## Required work
(a) According to the passage on rockmass classification with TBM data, what does the acronym MSAC stand for?
(b) Decide whether each statement agrees with the passage on rockmass classification with TBM data, and support each yes or no with the deciding words of the passage: (i) MSAC relies on supervised machine learning. (ii) Noise reduction is one example of the preprocessing step. (iii) The final classification applies a statistical threshold to Mahalanobis distances.
(c) Extend the passage on rockmass classification with TBM data by one paragraph, starting after its final sentence.

## Excerpt provided
Rockmass classification systems are an integral part of today’s geotechnical design process. Many of these classification systems are however based on subjective or semiquantitative assessments which leads to a call for more objective classification systems.
One way to achieve this goal in mechanized (TBM) tunneling is to use the TBM operational data – or computed parameters thereof - as a basis to decide whether or not “regular advance” is at hand. We support this data driven approach by presenting MSAC (Multivariate sequence Segmentation, Abstraction and Classification) which is a computational framework that ultimately tells how “regular” the present TBM data is. MSAC utilizes several techniques of unsupervised machine learning and consists of multiple steps: 1. Computation of parameters like the specific penetration; 2. Preprocessing of the data (e.g. filtering, noise reduction); 3. Segmentation of the multivariate sequence into subsequences; 4. Abstraction/feature engineering from the subsequences; 5. Classification of the sequences by applying a statistical threshold on the Mahalanobis distances of each abstracted feature.

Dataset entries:
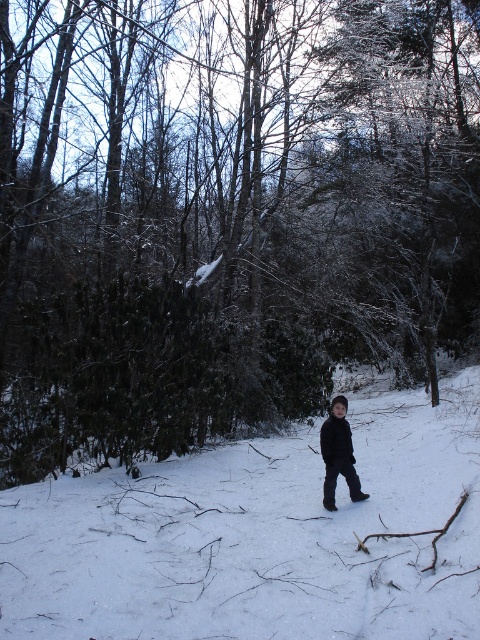
Can you confirm if white fluffy snow at center is smaller than black matte jacket at center?

No.

Can you confirm if white fluffy snow at center is positioned below black matte jacket at center?

Yes, white fluffy snow at center is below black matte jacket at center.

You are a GUI agent. You are given a task and a screenshot of the screen. Output one action in this format:
    pyautogui.click(x=<x>, y=<y>)
    Task: Click on the white fluffy snow at center
    Image resolution: width=480 pixels, height=640 pixels.
    Given the screenshot: What is the action you would take?
    pyautogui.click(x=260, y=536)

Find the location of a particular element. Image resolution: width=480 pixels, height=640 pixels. white fluffy snow at center is located at coordinates (260, 536).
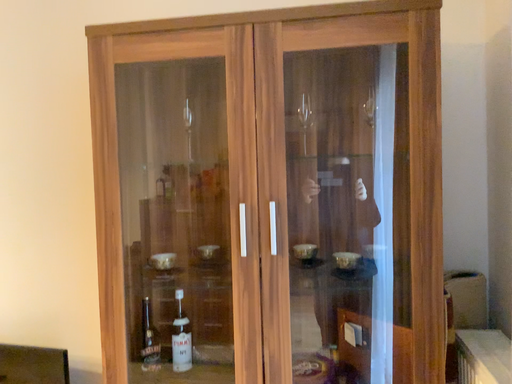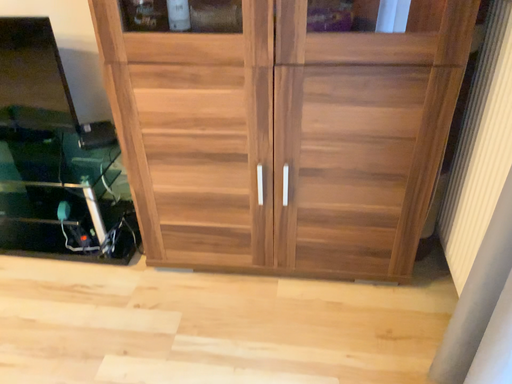
Question: How did the camera likely rotate when shooting the video?

Choices:
 (A) rotated upward
 (B) rotated downward

Answer: (B)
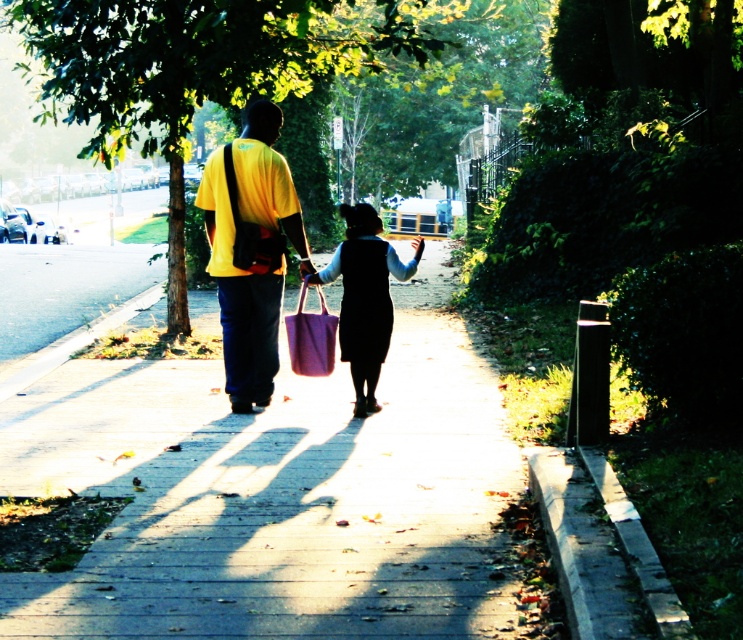
Who is shorter, yellow matte shirt at center or matte purple bag at center?

Standing shorter between the two is matte purple bag at center.

Can you confirm if yellow matte shirt at center is positioned to the left of matte purple bag at center?

Correct, you'll find yellow matte shirt at center to the left of matte purple bag at center.

Which is in front, point (239, 337) or point (363, 209)?

Point (239, 337) is more forward.

In order to click on yellow matte shirt at center in this screenshot , I will do `click(250, 259)`.

Between point (272, 429) and point (376, 356), which one is positioned in front?

Positioned in front is point (272, 429).

Who is taller, smooth concrete sidewalk at center or matte purple bag at center?

With more height is smooth concrete sidewalk at center.

Where is `smooth concrete sidewalk at center`? The height and width of the screenshot is (640, 743). smooth concrete sidewalk at center is located at coordinates (276, 496).

This screenshot has height=640, width=743. Find the location of `smooth concrete sidewalk at center`. smooth concrete sidewalk at center is located at coordinates (276, 496).

Which of these two, smooth concrete sidewalk at center or yellow matte shirt at center, stands shorter?

Standing shorter between the two is smooth concrete sidewalk at center.

Is smooth concrete sidewalk at center to the right of yellow matte shirt at center from the viewer's perspective?

Yes, smooth concrete sidewalk at center is to the right of yellow matte shirt at center.

The image size is (743, 640). Identify the location of smooth concrete sidewalk at center. (276, 496).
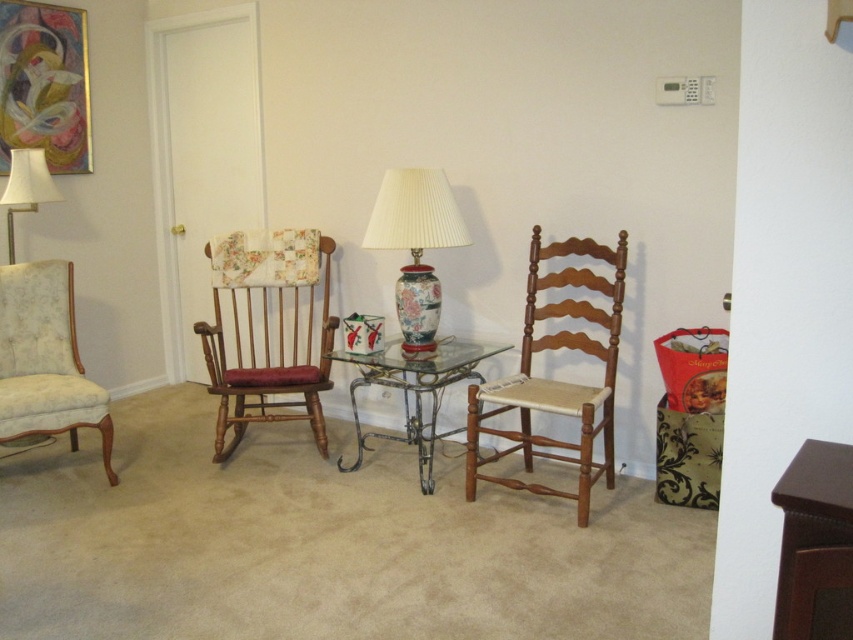
Question: Can you confirm if floral fabric armchair at left is positioned above white fabric lampshade at upper left?

Choices:
 (A) yes
 (B) no

Answer: (B)

Question: Does floral fabric armchair at left have a larger size compared to white fabric lampshade at upper left?

Choices:
 (A) no
 (B) yes

Answer: (B)

Question: Is floral fabric armchair at left positioned behind metallic wrought iron table at center?

Choices:
 (A) no
 (B) yes

Answer: (B)

Question: Estimate the real-world distances between objects in this image. Which object is farther from the floral fabric armchair at left?

Choices:
 (A) white fabric lampshade at upper left
 (B) porcelain floral lamp at center
 (C) wooden textured rocking chair at left

Answer: (B)

Question: Which object is the closest to the metallic wrought iron table at center?

Choices:
 (A) white fabric lampshade at upper left
 (B) wooden textured rocking chair at left
 (C) floral fabric armchair at left
 (D) porcelain floral lamp at center

Answer: (D)

Question: Which point is farther from the camera taking this photo?

Choices:
 (A) (39, 198)
 (B) (16, 436)

Answer: (A)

## Answers for the exercise
(a) Multivariate sequence Segmentation, Abstraction and Classification

(b)
(i) No: "MSAC utilizes several techniques of unsupervised machine learning"
(ii) Yes: "Preprocessing of the data (e.g. filtering, noise reduction)"
(iii) Yes: "applying a statistical threshold on the Mahalanobis distances of each abstracted feature"

(c)
We compare MSAC to another TBM data driven rockmass classification system which is based on computation of the torque ratio and discriminates “hindered” from “regular” advance via a fixed threshold. The comparison shows that MSAC yields more comprehensible results, is less afflicted by construction site specific specialties and is less sensitive towards outliers, sensory malfunctions or data noise.